Abimbola Akosile
30 May 2007
Lagos — In one of his last acts as President, Chief Olusegun Obasanjo has signed the Nigeria Extractive Industries Transparency Initiative (NEITI) Act 2007, thereby giving legal boost to the quest for increased transparency in the management of Nigeria's oil, gas and mining sectors. The now ex-President signed the vital act on May 28.
The NEITI Bill was sent by the executive arm to the National Assembly in December 2004. It was passed by the House of Representatives on January 19, 2006; and by the Senate on March 8, 2007. The two chambers harmonised the bill on May 17.
The NEITI Act seeks to promote probity and prudence in an economic sector, which though accounts for more than 80 per cent of Nigeria's foreign earnings, is reputedly managed in an opaque and non-accountable manner, with the resulting effect that vital resources that could aid development are routinely diverted.
In a statement issued by Mr. Waziri Adio, NEITI's director of communications, Dr. Siyan Malomo, chairman of the National Stakeholders Working Group, NEITI's governing board, said, "this great development represents a landmark opportunity for extractive resources to serve as a catalyst for growth, equity and development in Nigeria.
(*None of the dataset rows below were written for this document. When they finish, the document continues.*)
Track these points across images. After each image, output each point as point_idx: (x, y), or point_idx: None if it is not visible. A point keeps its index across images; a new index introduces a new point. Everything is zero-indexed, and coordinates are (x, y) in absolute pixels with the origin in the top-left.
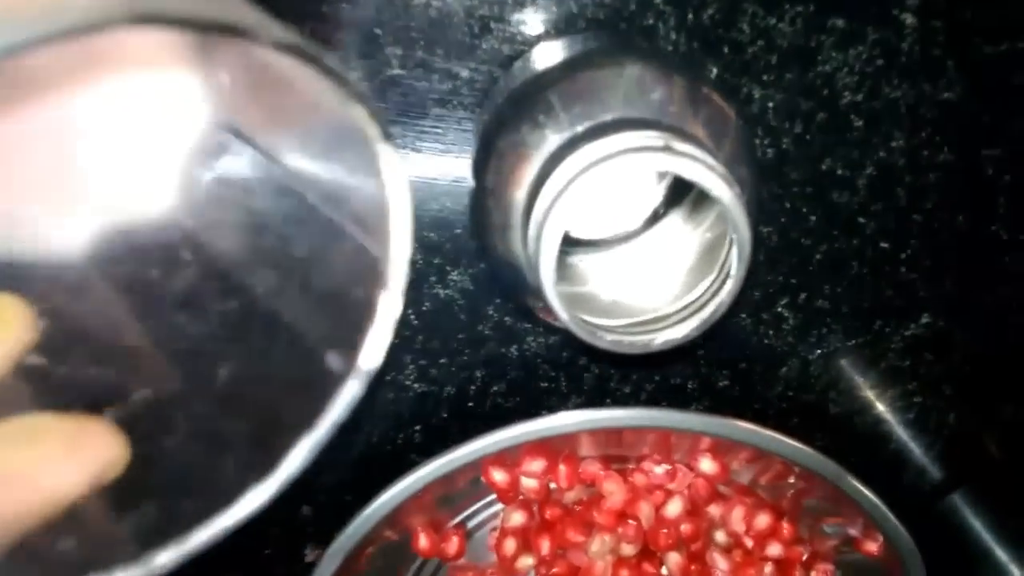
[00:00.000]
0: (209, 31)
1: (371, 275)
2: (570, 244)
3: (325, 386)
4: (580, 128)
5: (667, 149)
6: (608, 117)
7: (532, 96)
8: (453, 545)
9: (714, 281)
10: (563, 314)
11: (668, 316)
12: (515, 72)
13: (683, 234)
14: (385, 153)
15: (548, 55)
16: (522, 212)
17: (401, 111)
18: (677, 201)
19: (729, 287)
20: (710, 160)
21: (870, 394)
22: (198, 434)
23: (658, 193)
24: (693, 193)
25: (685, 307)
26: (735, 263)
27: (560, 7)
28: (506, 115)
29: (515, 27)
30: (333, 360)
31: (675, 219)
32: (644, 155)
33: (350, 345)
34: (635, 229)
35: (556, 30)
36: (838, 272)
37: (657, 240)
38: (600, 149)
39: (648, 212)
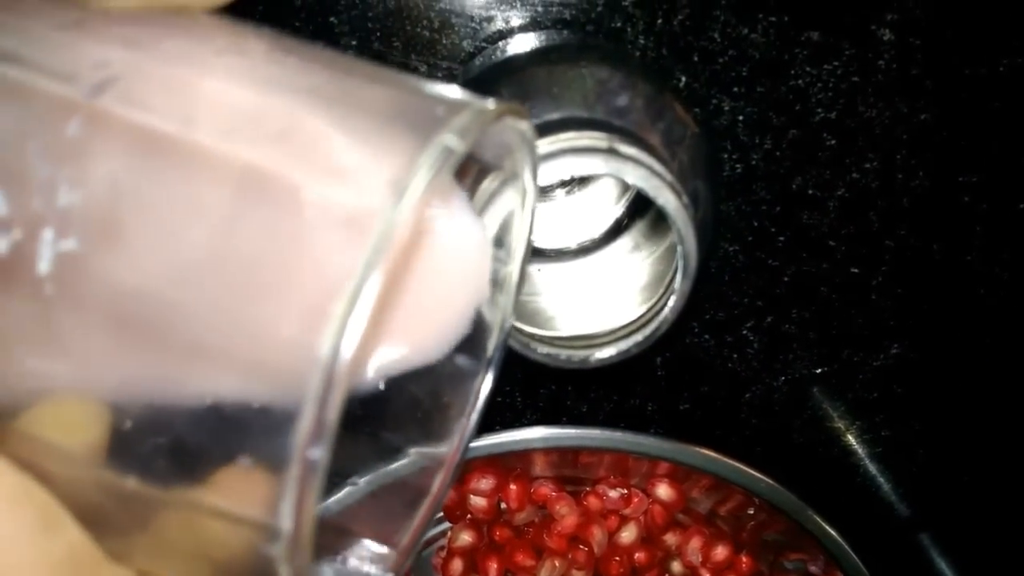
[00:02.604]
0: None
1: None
2: None
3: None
4: None
5: (611, 151)
6: (558, 116)
7: (484, 89)
8: None
9: (660, 298)
10: (487, 315)
11: (610, 332)
12: (474, 70)
13: (639, 254)
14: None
15: (509, 52)
16: None
17: None
18: (637, 221)
19: (672, 303)
20: (657, 167)
21: (837, 425)
22: None
23: (617, 211)
24: (652, 213)
25: (628, 324)
26: (680, 277)
27: (524, 5)
28: None
29: (477, 23)
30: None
31: (633, 239)
32: (586, 156)
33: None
34: (592, 245)
35: (520, 27)
36: (806, 296)
37: (613, 258)
38: (542, 147)
39: (606, 229)
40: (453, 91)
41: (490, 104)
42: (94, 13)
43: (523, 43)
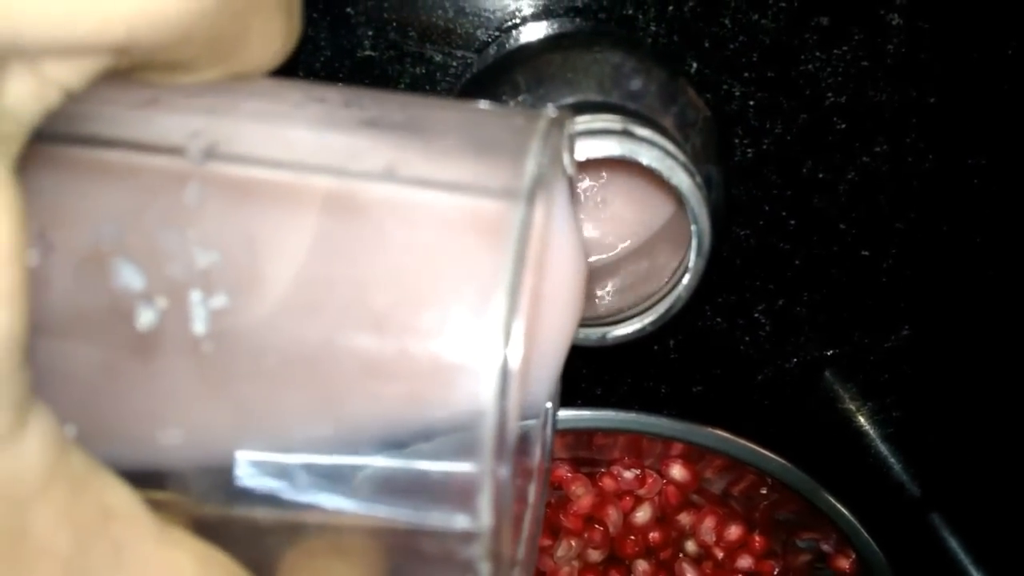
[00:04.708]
0: None
1: None
2: None
3: None
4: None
5: (625, 133)
6: (573, 100)
7: (500, 76)
8: None
9: (673, 276)
10: None
11: (625, 310)
12: (489, 57)
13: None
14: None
15: (523, 39)
16: None
17: None
18: None
19: (686, 281)
20: (671, 147)
21: (848, 406)
22: None
23: None
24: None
25: (643, 302)
26: (693, 256)
27: None
28: (471, 95)
29: (490, 11)
30: None
31: None
32: (602, 138)
33: None
34: None
35: (534, 15)
36: (817, 279)
37: None
38: (574, 129)
39: None
40: (515, 108)
41: (552, 110)
42: (165, 89)
43: (536, 31)
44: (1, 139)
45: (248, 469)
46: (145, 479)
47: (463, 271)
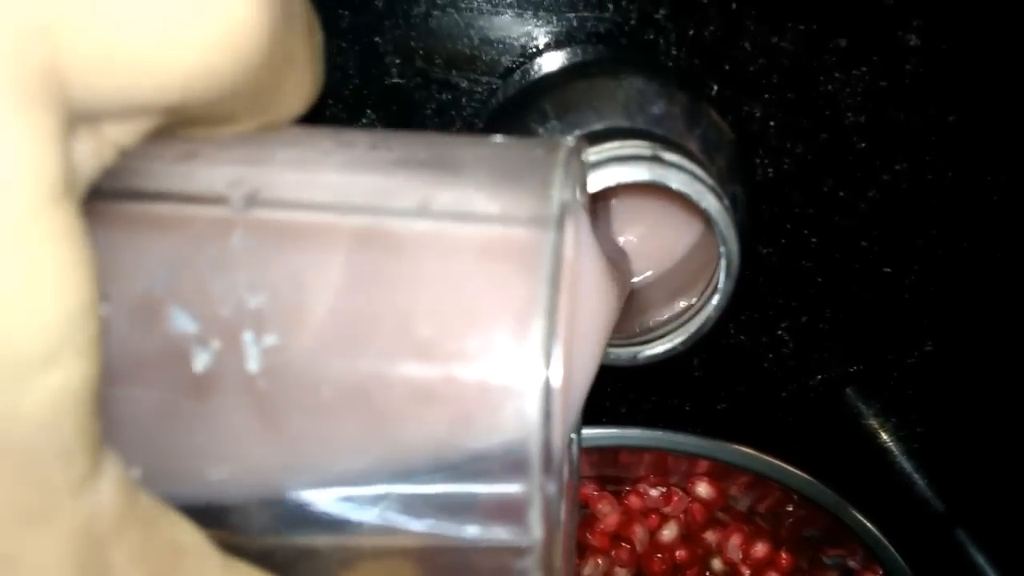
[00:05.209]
0: None
1: None
2: None
3: None
4: (571, 136)
5: (655, 159)
6: (601, 126)
7: (527, 104)
8: None
9: (701, 296)
10: None
11: (654, 330)
12: (513, 83)
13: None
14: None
15: (547, 66)
16: None
17: (400, 121)
18: None
19: (715, 302)
20: (699, 172)
21: (871, 422)
22: None
23: None
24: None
25: (672, 321)
26: (723, 278)
27: (560, 19)
28: (499, 122)
29: (515, 38)
30: None
31: None
32: (631, 164)
33: None
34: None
35: (556, 42)
36: (839, 296)
37: None
38: (588, 157)
39: None
40: (534, 139)
41: (570, 140)
42: (203, 142)
43: (560, 57)
44: (73, 197)
45: (305, 499)
46: (204, 515)
47: (501, 298)
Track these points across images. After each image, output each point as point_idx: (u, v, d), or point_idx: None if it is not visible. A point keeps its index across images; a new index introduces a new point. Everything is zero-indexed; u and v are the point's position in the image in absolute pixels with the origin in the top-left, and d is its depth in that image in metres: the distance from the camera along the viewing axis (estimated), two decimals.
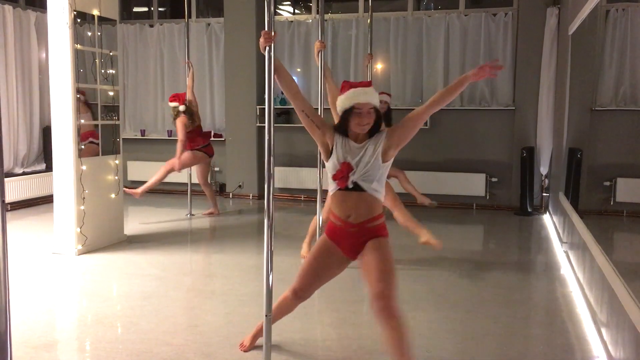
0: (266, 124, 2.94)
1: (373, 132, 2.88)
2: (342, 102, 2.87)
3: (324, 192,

It is a major step forward towards institutionalising transparency and accountability in Nigeria".
Also the Publish What You Pay (PWYP) coalition lauded Obasanjo's assent on the NEITI Act, describing the move as a watershed in the annals of revenue transparency in Nigeria.
The coalition, led by the National Coordinator, David Ugolor, called on President Umaru Musa Yar'Adua to urgently initiate steps to implement the NEITI Law to signal his administration's readiness to move quickly to entrench a regime of transparency and accountability in the extractive sector particularly oil and gas, which contributes over 94 per cent of the country's foreign exchange.
The group hoped that the NEITI Act would provide the enabling environment for the NEITI to carry out its proposed value-for-money audit aimed at ensuring that the financial accounting on Joint Ventures (JVs) and Production Sharing Contracts (PSCs) fairly represents actual costs incurred in exploring, extracting, and transporting oil, among other aspects of oil production in Nigeria.
To ensure that revenues from extractive industries benefit the generality of Nigerians, the Act empowers NEITI to obtain, verify and publicise information on payments by extractive companies to the government and the general operations of the extractive sector. The Act also authorises NEITI to conduct and publicise comprehensive audits of the oil, gas and mining sectors every year, using international accounting standards.
Failure to provide timely and accurate information to NEITI and failure to pay or report the amount due to government are now criminal acts punishable upon conviction. A defaulting extractive company will be liable to a fine of N30, 000, 000 (thirty million naira) as well as refund the amount underpaid to government. The company may also lose its operating license.
The company's directors and other officials involved in the underpayment or non-disclosure are liable to a fine of N5, 000, 000 (five million naira) or a jail term of two years. Also, a government official that does not provide timely and accurate information on payment received is liable to two years in jail or a fine N5, 000, 000 (five million naira).
Nigeria signed on to the Extractive Industries Transparency Initiative (EITI) in 2004. EITI is a global initiative aimed at ensuring that revenues from extractive industries contribute to sustainable growth and development.
More than 20 resource-rich countries in Africa, Europe Asia and Latin America have signed on to EITI so far. With the passage and signing of the NEITI Act, Nigeria is the first country to have an enabling law for this initiative.